**Records shown**:
------------------------

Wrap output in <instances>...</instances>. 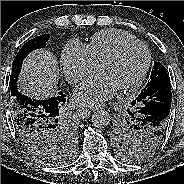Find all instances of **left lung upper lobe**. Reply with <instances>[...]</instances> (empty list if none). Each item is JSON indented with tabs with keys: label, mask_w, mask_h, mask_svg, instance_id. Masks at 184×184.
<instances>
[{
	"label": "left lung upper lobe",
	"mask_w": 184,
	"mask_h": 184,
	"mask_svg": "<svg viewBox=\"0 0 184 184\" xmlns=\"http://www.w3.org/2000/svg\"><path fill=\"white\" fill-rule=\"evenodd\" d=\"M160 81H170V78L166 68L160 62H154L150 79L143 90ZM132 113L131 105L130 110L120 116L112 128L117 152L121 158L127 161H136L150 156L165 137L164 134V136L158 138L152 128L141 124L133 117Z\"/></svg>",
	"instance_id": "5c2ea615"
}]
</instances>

------------------------

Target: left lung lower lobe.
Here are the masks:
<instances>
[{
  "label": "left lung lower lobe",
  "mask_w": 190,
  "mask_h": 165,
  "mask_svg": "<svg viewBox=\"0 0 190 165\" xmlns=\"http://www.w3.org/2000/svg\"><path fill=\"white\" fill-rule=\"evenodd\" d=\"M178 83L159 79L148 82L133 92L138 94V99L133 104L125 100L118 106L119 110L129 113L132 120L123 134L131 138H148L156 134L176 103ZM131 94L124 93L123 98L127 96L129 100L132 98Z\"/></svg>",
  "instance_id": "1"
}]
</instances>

------------------------

**What to do**: Find every line in the listing that contains the word "lower", and copy each of those lines.

**The completed task**:
Target: left lung lower lobe.
  "label": "left lung lower lobe",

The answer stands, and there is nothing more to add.